EXTRACT PROVIDED START
Emperor of Japan from 1123 to 1142

Emperor Sutoku (崇徳天皇, Sutoku-tennō) was the 75th emperor of Japan, according to the traditional order of succession. Along with Sugawara no Michizane and Taira no Masakado, he is known as one of the "Three Great Onryō of Japan".

Sutoku's reign in the late Heian period spanned 1123–1142.

==Genealogy==
Before his ascension to the Chrysanthemum Throne, his personal name (his imina) was Akihito (顕仁). Sutoku was the eldest son of Emperor Toba. Some old texts say he was instead the son of Toba's grandfather, Emperor Shirakawa.

- Chūgū: Fujiwara no Kiyoko (藤原 聖子) later Kōkamon'in (皇嘉門院), Fujiwara no Tadamichi's daughter
- Hyounosuke-no-Tsubone (兵衛佐局), Minamoto no Masamune's adopted daughter
  - First son: Imperial Prince Shigehito (重仁親王) (1140–1162).
- Mikawa-dono (三河), Minamoto no Morotsune's daughter
  - Fifth Son: Kakue (覚恵; 1151–1184)
- Karasuma-no-Tsubone (烏丸局)
EXTRACT PROVIDED END
DATA EXTRACTS START
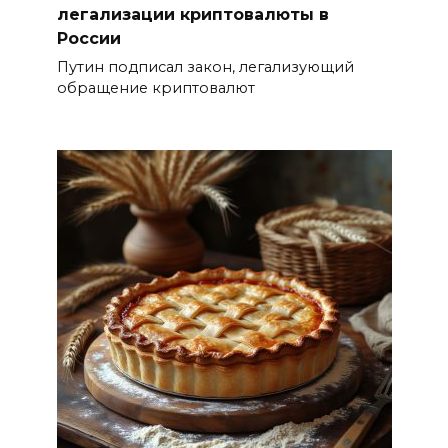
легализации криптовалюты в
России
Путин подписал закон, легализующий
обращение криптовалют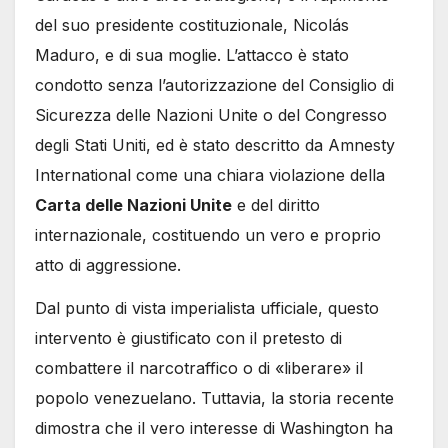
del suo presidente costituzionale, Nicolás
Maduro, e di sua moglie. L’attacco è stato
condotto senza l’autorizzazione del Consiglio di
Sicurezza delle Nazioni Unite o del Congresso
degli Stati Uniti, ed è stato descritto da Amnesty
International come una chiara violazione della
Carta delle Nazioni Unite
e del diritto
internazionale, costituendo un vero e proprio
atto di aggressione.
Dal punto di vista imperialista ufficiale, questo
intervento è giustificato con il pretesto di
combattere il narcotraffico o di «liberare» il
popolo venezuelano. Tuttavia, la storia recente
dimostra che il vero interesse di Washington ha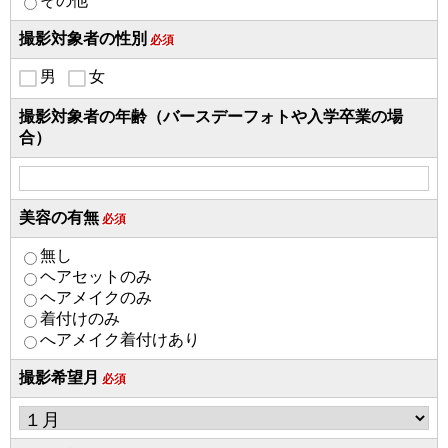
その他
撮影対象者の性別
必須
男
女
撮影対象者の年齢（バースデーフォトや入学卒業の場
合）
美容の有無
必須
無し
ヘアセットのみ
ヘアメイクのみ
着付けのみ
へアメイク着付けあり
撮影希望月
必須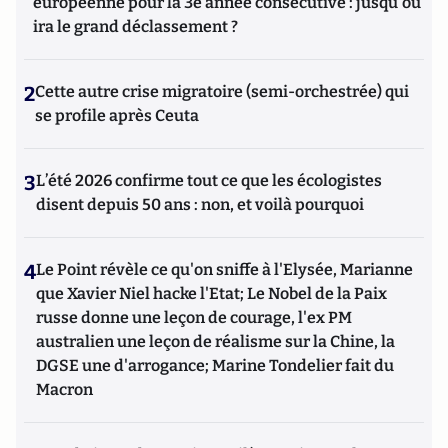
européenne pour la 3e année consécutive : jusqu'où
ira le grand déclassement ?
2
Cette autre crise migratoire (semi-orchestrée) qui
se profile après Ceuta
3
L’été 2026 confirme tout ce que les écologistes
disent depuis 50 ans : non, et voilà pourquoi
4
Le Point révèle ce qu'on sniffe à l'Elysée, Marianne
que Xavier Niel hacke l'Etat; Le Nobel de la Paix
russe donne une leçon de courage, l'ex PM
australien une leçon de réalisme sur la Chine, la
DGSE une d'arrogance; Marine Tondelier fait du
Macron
DATA EXTRACTS END
DATA EXTRACTS START
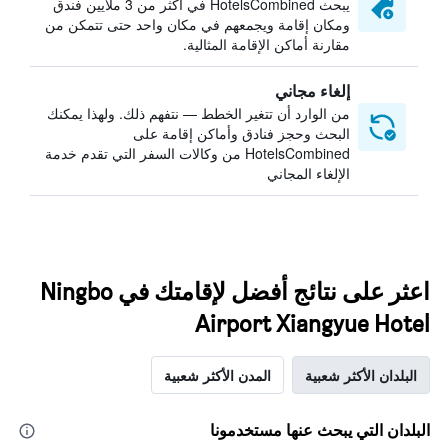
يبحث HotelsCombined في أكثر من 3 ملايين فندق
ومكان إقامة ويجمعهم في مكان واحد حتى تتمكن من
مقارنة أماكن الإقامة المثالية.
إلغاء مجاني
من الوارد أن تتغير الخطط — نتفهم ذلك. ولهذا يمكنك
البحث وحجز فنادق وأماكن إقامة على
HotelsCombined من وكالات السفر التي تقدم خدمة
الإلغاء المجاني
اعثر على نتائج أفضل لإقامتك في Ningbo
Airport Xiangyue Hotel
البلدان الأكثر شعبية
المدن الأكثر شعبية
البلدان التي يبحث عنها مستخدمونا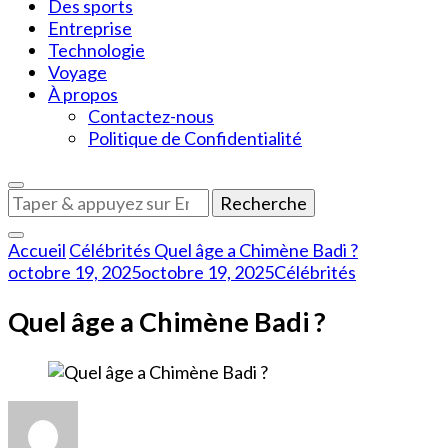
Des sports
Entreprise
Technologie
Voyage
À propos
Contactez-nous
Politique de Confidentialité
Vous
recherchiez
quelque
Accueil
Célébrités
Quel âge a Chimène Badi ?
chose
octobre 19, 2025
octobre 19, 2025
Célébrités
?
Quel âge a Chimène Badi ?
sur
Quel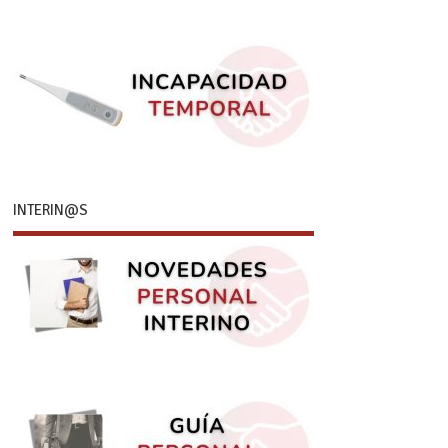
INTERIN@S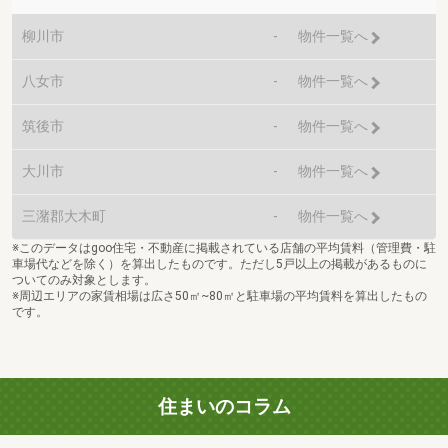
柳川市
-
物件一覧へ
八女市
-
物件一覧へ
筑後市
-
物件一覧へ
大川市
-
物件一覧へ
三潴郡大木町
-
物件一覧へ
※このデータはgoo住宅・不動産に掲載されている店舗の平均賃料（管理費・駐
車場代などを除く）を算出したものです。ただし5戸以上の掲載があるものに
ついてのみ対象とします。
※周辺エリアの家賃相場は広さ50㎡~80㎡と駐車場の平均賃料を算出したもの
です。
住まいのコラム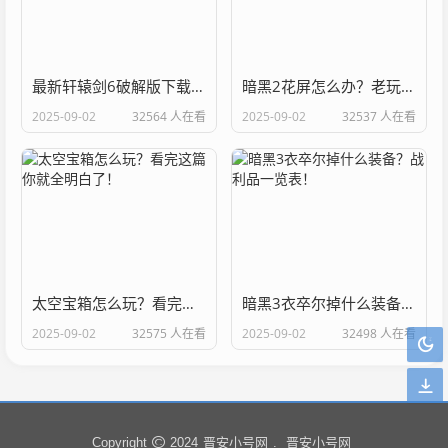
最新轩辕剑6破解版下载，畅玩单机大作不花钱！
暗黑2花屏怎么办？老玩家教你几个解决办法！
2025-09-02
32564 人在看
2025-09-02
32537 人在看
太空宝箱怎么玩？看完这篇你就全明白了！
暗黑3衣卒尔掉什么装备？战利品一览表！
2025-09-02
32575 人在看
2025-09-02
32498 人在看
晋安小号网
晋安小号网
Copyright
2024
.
DATA EXTRACTS END
■ TASK SET:
1) Copy the stretch of the extract on Emperor Sutoku from "- Chūgū: Fujiwara" through "Shigehito (重仁親王) (1140–1162).", reproducing it word for word.
2) Continue the text about Emperor Sutoku, beginning right after its last line.
The rows are not required for the tasks.

■ ANSWERS FOR THE TASKS:
1)
- Chūgū: Fujiwara no Kiyoko (藤原 聖子) later Kōkamon'in (皇嘉門院), Fujiwara no Tadamichi's daughter
- Hyounosuke-no-Tsubone (兵衛佐局), Minamoto no Masamune's adopted daughter
  - First son: Imperial Prince Shigehito (重仁親王) (1140–1162).

2)
==Events of Sutoku's life==

- February 25, 1123 (Hōan 4, 28th day of the 1st month): In the 16th year of Emperor Toba's reign (鳥羽天皇二十五年), he abdicated; and the succession (‘‘senso’’) was received by his son, aged 3.
- Hōan 4, in the 2nd month (1123): Emperor Sutoku is said to have acceded to the throne (sokui).
- 1124 (Tenji 1, 2nd month): Former Emperor Shirakawa and former-Emperor Toba went in carriages to the outside of the city, where they could all together enjoy contemplating the flowers. Fujiwara no Tamako (? – August 26, 1145), who was Toba's empress and Sutoku's mother, joined the procession along with many other women of the court. Their cortege was brilliant and colorful. A great many men of the court in hunting clothes followed the ladies in this parade. Fujiwara no Tadamichi then followed in a carriage, accompanied by bands of musicians and women who were to sing for the emperors.
- 1124 (Tenji 1, 10th month): Shirakawa visited Mount Kōya.
- 1125 (Tenji 2, 10th month): The emperor visited Iwashimizu Hachimangū and the Kamo shrines. Afterwards, he visited the Hirano, Ōharano, Mutsunoo, Kitano Tenman-gū, Yasaka (Gion), and several other shrines.
- 1128 (Daiji 3, 3rd month): Taiken-mon'in ordered the construction of Enshō-ji in fulfillment of a sacred vow. This was one in a series of "sacred vow temples" (gogan-ji) built by imperial command following a precedent established by Emperor Shirakawa's Hosshō-ji.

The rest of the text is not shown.